Levi Rickert, editor-in-chief in Native Challenges. Discussion »
WETUMKA, ALABAMA Shortly after noon on Friday, three traditional Creeks from Oklahoma were arrested, along with a member of the American Indian Movement - Alabama Chapter, for trespassing while attempting to gain access the Hickory Ground ceremonial ground in Wetumpka.
Wayland Gray, second from left, still remains jailed.
The three Oklahomans are members of the Muskogee Tribe of Oklahoma and were in Alabama to fight the construction of a casino being built by the Poarch Band of Creek Indians on Hickory Ground ancestral ceremonial grounds. They feel the construction site desecrates the graves of their ancestors.
Arrested were Wayland Gray, Mike Harjo, Michael Deo and the Alabama AIM member, who identifies himself as “Maggot.” Gray, Harjo and Deo are part of Hickory Ground Tribal Town.
The four were arrested for trespassing and were set to be freed late Friday afternoon. However, Wayland Gray still remains jailed in the Elmore County Jail because the Poarch Creek Tribal Police arrived shortly before he was to be released and charged him with making a "terrorist threat." The other three are free on bond.
Gray remains jailed on a $30,000 cash bond.
“It is mind boggling that they are alleging these charges against someone who was praying for his excavated ancestors at a ceremonial ground. They are attempting to use their influence over the local government to punish Wayland, but they are only going to bring greater awareness to the sacred lands and religious freedom issues there,”

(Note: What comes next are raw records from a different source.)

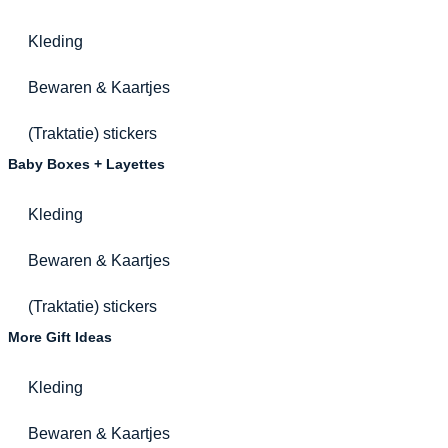
Kleding
Bewaren & Kaartjes
(Traktatie) stickers
Baby Boxes + Layettes
Kleding
Bewaren & Kaartjes
(Traktatie) stickers
More Gift Ideas
Kleding
Bewaren & Kaartjes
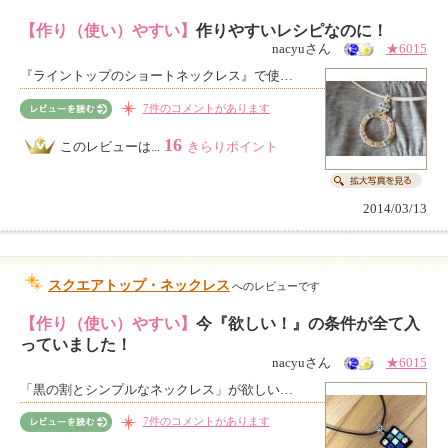
【作り（使い）やすい】
作りやすいレシピなのに！
nacyuさん
★6015
『ライントップのショートネックレス』で使…
7件のコメントがあります
16
このレビューは...
きらりポイント
2014/03/13
スクエアトップ・ネックレス
へのレビューです
【作り（使い）やすい】
今『欲しい！』の条件が全て入
っていました！
nacyuさん
★6015
「黒の割とシンプルなネックレス」が欲しい…
7件のコメントがあります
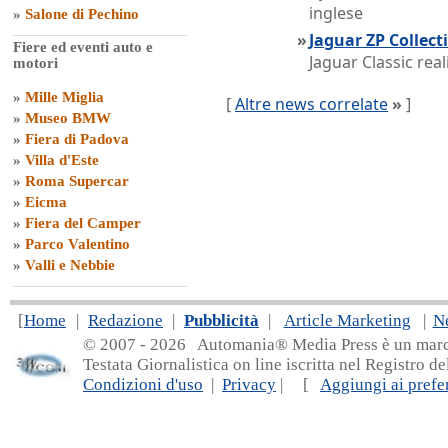
inglese
»
Salone di Pechino
»
Jaguar ZP Collect
Fiere ed eventi auto e
Jaguar Classic rea
motori
»
Mille Miglia
[
Altre news correlate
»
]
»
Museo BMW
»
Fiera di Padova
»
Villa d'Este
»
Roma Supercar
»
Eicma
»
Fiera del Camper
»
Parco Valentino
»
Valli e Nebbie
[
Home
|
Redazione
|
Pubblicità
|
Article Marketing
|
N
© 2007 - 20
26 Automania® Media Press è un marchio 
Testata Giornalistica on line iscritta nel Registro d
Condizioni d'uso
|
Privacy
| [
Aggiungi ai prefer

commented Brendan Ludwick, an attorney from San Francisco who has been doing work on the behalf of the Muskogee Tribe of Oklahoma.
“We believe this charge is unsupported by evidence.”
“We asked them, wasn't this charge extreme,”
stated Steve Musgrove to the Native News Network. Musgrove was at the jail arranging to have the four released.
“They said 'not since 9/11' and denied Wayland's release.”
Late Friday the Poarch Band of Creek Indians issued this statement:
"The individuals were advised to leave. These individuals made threatening comments and were repeatedly warned that they were trespassing and facing imminent arrest. These individuals continued to challenge tribal police and were arrested."
The Oklahoma Creeks are unhappy with the Poarch Creeks decision to expand their casino onto an area where some 57 human remains were dug up to make room for the $246 million expansion that will include a 20 story hotel.
On December 12, 2012, Hickory Ground Tribal Town and the Muscogee, Creek, Nation of Oklahoma filed a lawsuit in the US District Court for the Middle District of Alabama to stop the construction of a $246 million casino at Hickory Ground. The plaintiffs claim that 57 sets of human remains of their ancestors were excavated from Hickory Ground in violation of the Native American Graves Protection and Repatriation Act, NAGPRA.
The protestors are descendants of the Creek who were removed to Oklahoma during the Trail of Tears. Last year the Five Civilized Tribes of Oklahoma, which includes the Chickasaw, Choctaw, Cherokee, Muscogee (Creek) and Seminole Nations, issued a resolution urging the Poarch Band of Creek to halt the casino expansion.